Rabattverträge haben die Situation entschärft

Wegen mangelnder Transparenz über die auf dem Markt verfügbaren Mengen und fehlender Bevorratungspflichten kann die Versorgungssituation auch in Deutschland nun kritisch werden. Wenn derzeit überhaupt noch erhebliche Mengen Medikamente mit dem Wirkstoff Valsartan auf dem heimischen Markt vorhanden sind, ist dies den Arzneimittelrabattverträgen zu verdanken. Durch Selektivverträge mit Krankenkassen können Pharmaunternehmen ihren Absatz gut vorausplanen und sich entsprechend bevorraten. Vorräte bei nicht betroffenen Pharmaunternehmen sicherten den deutschen Bedarf des Sommers 2018 – übrigens Vorräte von Rabattvertragspartnern der AOKs.

Im Interesse einer verbesserten Versorgungssicherheit muss die Transparenz des deutschen Arzneimittelmarkts dringend deutlich erhöht werden. Hier ist die Große Koalition als Gesetzgeber gefordert. Vorgaben zur Mindestbevorratung auf Herstellerebene und Meldepflichten sind die zentralen Instrumente dafür. Die im Jahr 2017 vom Gesetzgeber eingeführte Meldepflicht, nach der pharmazeutische Unternehmen bekannt gewordene Lieferengpässe Kliniken mitteilen müssen, war ein wichtiger erster Schritt, dem jedoch weitere folgen müssen. Die Rolle des Bundesinstituts für Arzneimittel und Medizinprodukte (BfArM) sollte dabei dringend gestärkt werden. Das BfArM muss zukünftig schlüssig nachvollziehen können, woher die Roh-, Wirk- und Hilfsstoffe sämtlicher auf dem nationalen Markt vertriebener Arzneimittel stammen. Ebenso müssen alle Akteure der Vertriebskette gesetzlich verpflichtet werden, dem BfArM routinemäßig ihre Lagerbestände zu übermitteln. Nur wenn das BfArM als Trustcenter fungiert, kann es bei drohenden künftigen Engpässen frühzeitig und adäquat reagieren und mit entsprechenden Hinweisen an Apotheken, Ärzte und Patienten wesentlich zur Beruhigung und Beherrschung der Situation beitragen.

 

Schräge Logik

Sicher nicht zu einer besseren Versorgung führen dagegen Finanzgeschenke an die Pharmaindustrie.

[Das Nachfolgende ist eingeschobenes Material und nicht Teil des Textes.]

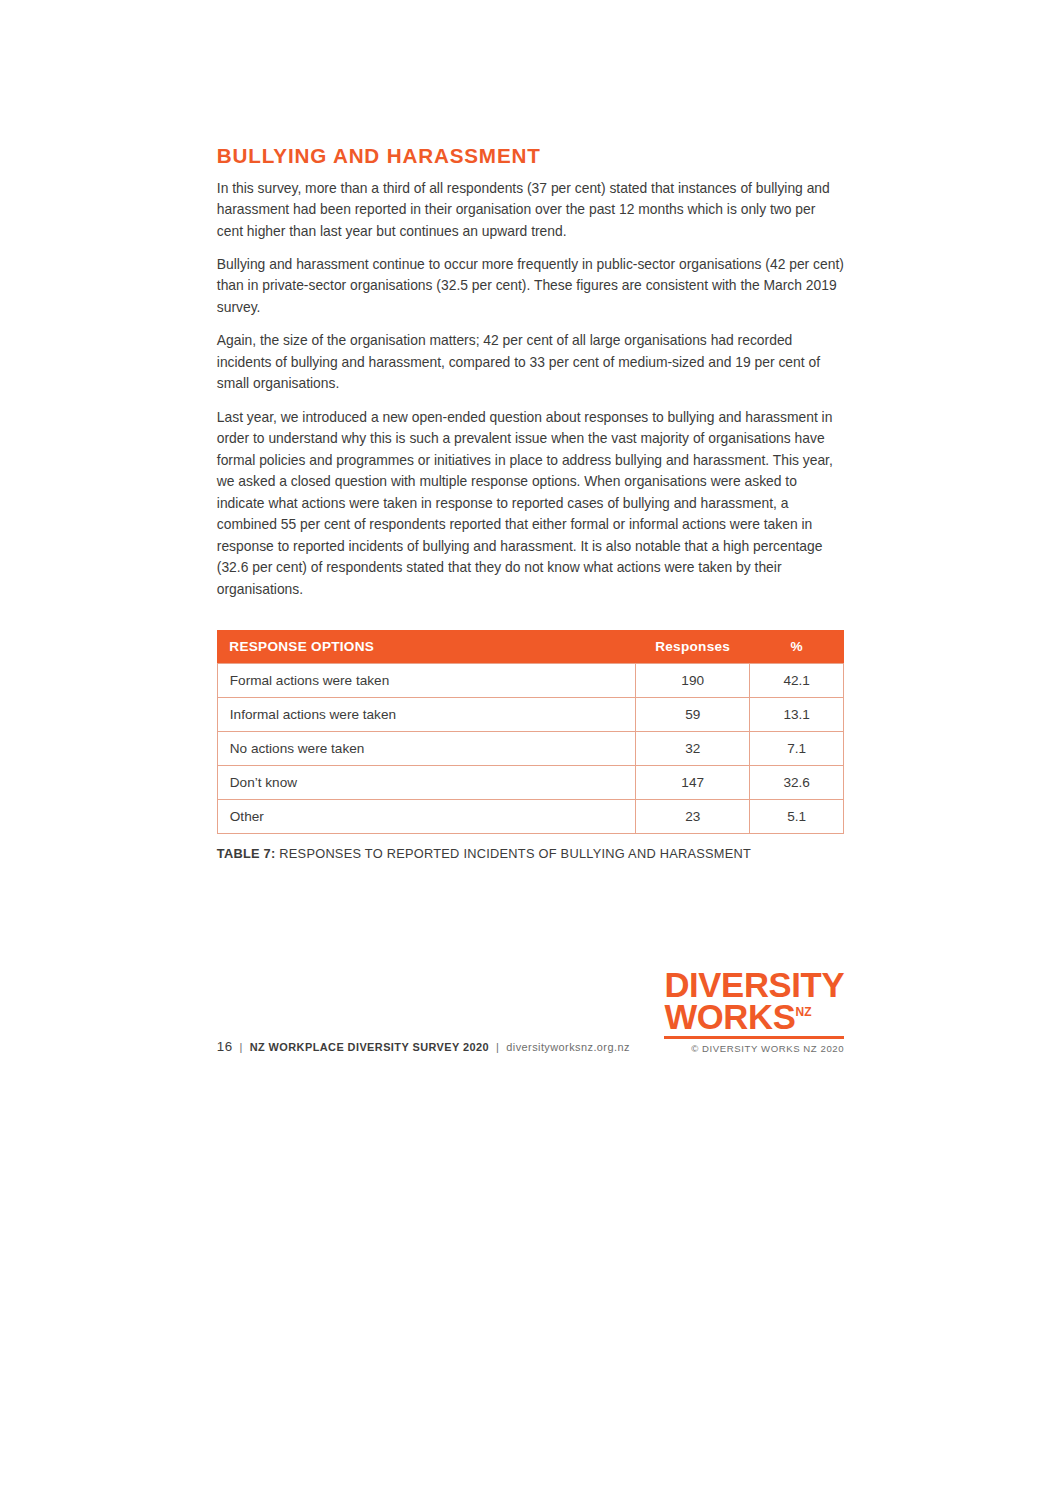Bullying and Harassment
In this survey, more than a third of all respondents (37 per cent) stated that instances of bullying and harassment had been reported in their organisation over the past 12 months which is only two per cent higher than last year but continues an upward trend.
Bullying and harassment continue to occur more frequently in public-sector organisations (42 per cent) than in private-sector organisations (32.5 per cent). These figures are consistent with the March 2019 survey.
Again, the size of the organisation matters; 42 per cent of all large organisations had recorded incidents of bullying and harassment, compared to 33 per cent of medium-sized and 19 per cent of small organisations.
Last year, we introduced a new open-ended question about responses to bullying and harassment in order to understand why this is such a prevalent issue when the vast majority of organisations have formal policies and programmes or initiatives in place to address bullying and harassment. This year, we asked a closed question with multiple response options. When organisations were asked to indicate what actions were taken in response to reported cases of bullying and harassment, a combined 55 per cent of respondents reported that either formal or informal actions were taken in response to reported incidents of bullying and harassment. It is also notable that a high percentage (32.6 per cent) of respondents stated that they do not know what actions were taken by their organisations.
| RESPONSE OPTIONS | Responses | % |
| --- | --- | --- |
| Formal actions were taken | 190 | 42.1 |
| Informal actions were taken | 59 | 13.1 |
| No actions were taken | 32 | 7.1 |
| Don’t know | 147 | 32.6 |
| Other | 23 | 5.1 |
TABLE 7: RESPONSES TO REPORTED INCIDENTS OF BULLYING AND HARASSMENT
16 | NZ WORKPLACE DIVERSITY SURVEY 2020 | diversityworksnz.org.nz
DIVERSITY
WORKSNZ
© DIVERSITY WORKS NZ 2020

Lobbyverbände machen Arzneimittelrabattverträge in Deutschland regelmäßig verantwortlich für eine weltweite Konzentration der Produktionsstätten und plädieren für materielle Anreize bei einer „Rückverlagerung“ der Standorte in heimische Gefilde. Weniger als vier Prozent macht der Anteil des deutschen Gesamtpharmamarkts am Weltumsatz der Pharmabranche aus. Dennoch erklärt die Pharmalobby dieses winzige Teilsegment regelmäßig zur angeblichen Hauptursache globaler Konzentrationsprozesse. Deutschland ist ein wichtiger, beileibe aber nicht der entscheidende Pharmamarkt weltweit.

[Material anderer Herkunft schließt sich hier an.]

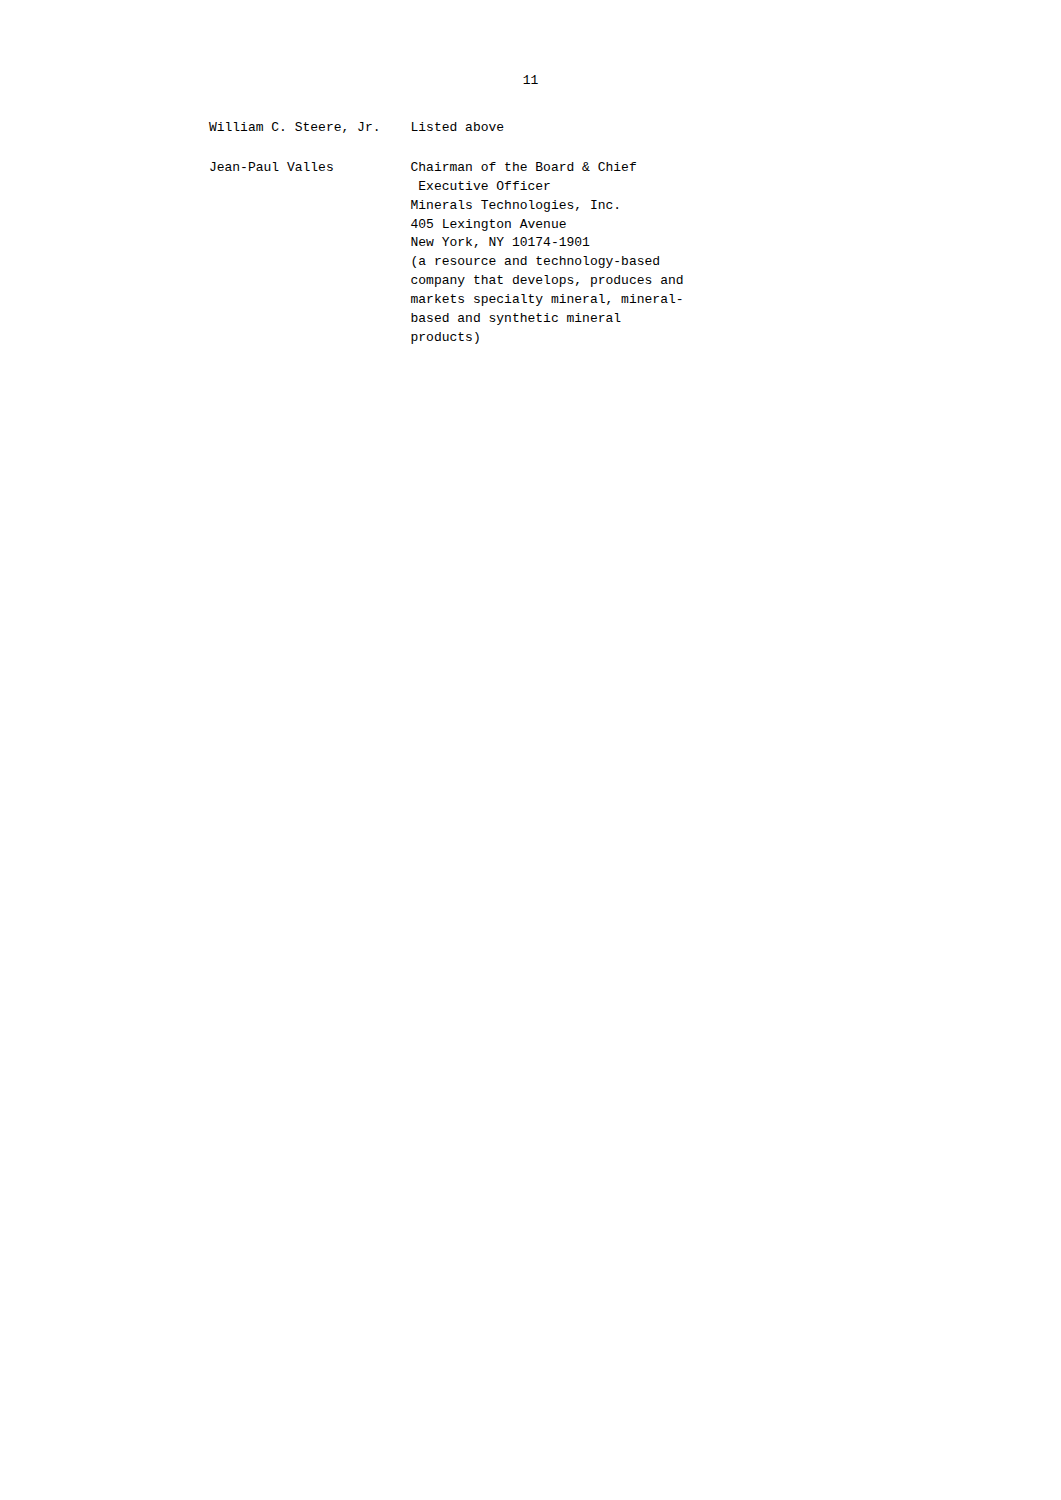11
| William C. Steere, Jr. | Listed above |
| Jean-Paul Valles | Chairman of the Board & Chief Executive Officer Minerals Technologies, Inc. 405 Lexington Avenue New York, NY 10174-1901 (a resource and technology-based company that develops, produces and markets specialty mineral, mineral- based and synthetic mineral products) |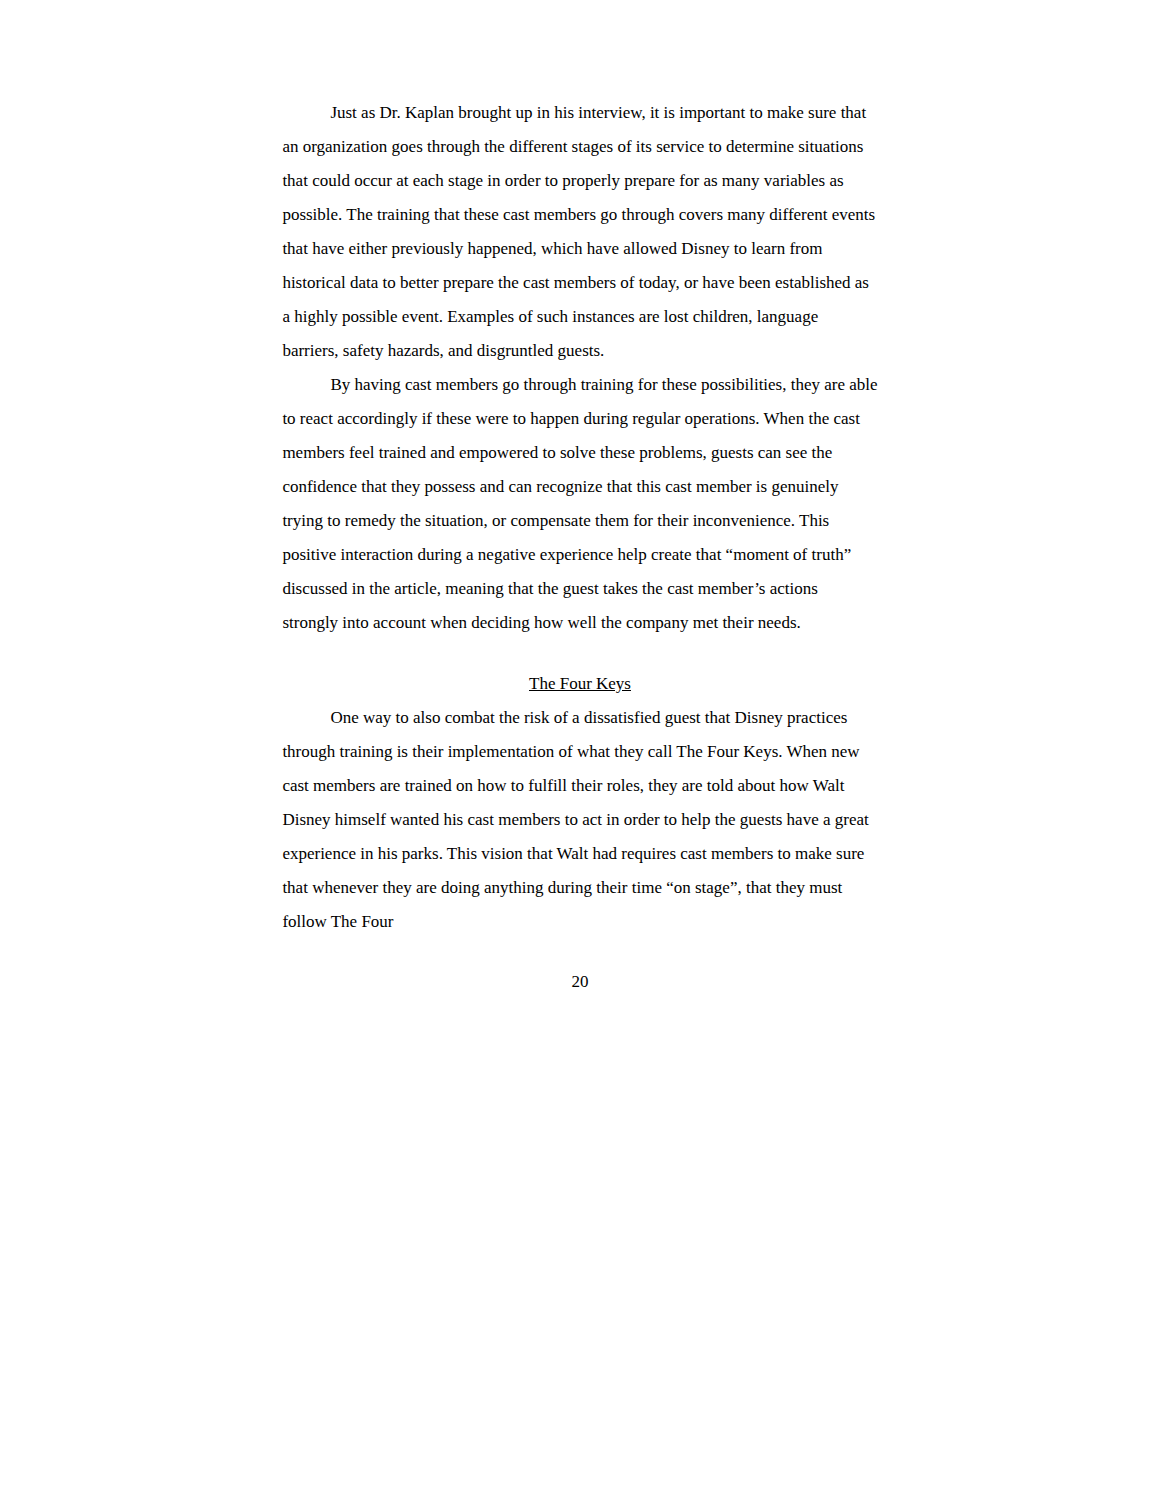Just as Dr. Kaplan brought up in his interview, it is important to make sure that an organization goes through the different stages of its service to determine situations that could occur at each stage in order to properly prepare for as many variables as possible. The training that these cast members go through covers many different events that have either previously happened, which have allowed Disney to learn from historical data to better prepare the cast members of today, or have been established as a highly possible event. Examples of such instances are lost children, language barriers, safety hazards, and disgruntled guests.
By having cast members go through training for these possibilities, they are able to react accordingly if these were to happen during regular operations. When the cast members feel trained and empowered to solve these problems, guests can see the confidence that they possess and can recognize that this cast member is genuinely trying to remedy the situation, or compensate them for their inconvenience. This positive interaction during a negative experience help create that “moment of truth” discussed in the article, meaning that the guest takes the cast member’s actions strongly into account when deciding how well the company met their needs.
The Four Keys
One way to also combat the risk of a dissatisfied guest that Disney practices through training is their implementation of what they call The Four Keys. When new cast members are trained on how to fulfill their roles, they are told about how Walt Disney himself wanted his cast members to act in order to help the guests have a great experience in his parks. This vision that Walt had requires cast members to make sure that whenever they are doing anything during their time “on stage”, that they must follow The Four
20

Die schräge Logik von Pharmalobbyaktivisten zeigt eindrücklich, dass die Industrie versucht, aus einem selbst verursachten Phänomen politisch – und dann wohlmöglich auch materiell – Profit zu schlagen. Es wäre blauäugig anzunehmen, dass durch eine Einschränkung der Arzneimittelrabattverträge im GKV-Markt in Deutschland auch nur ein einziger Wirkstoffhersteller etwa in China oder in Indien aus seiner Zulieferungspflicht entlassen würde. Kein Anbieter würde seine Produktion nach Deutschland zurückverlagern, dazu müsste schon die deutsche (oder europäische) Politik in Trump-Manier den internationalen Warenverkehr zu kujonieren trachten – ein geradezu aberwitziges Szenario.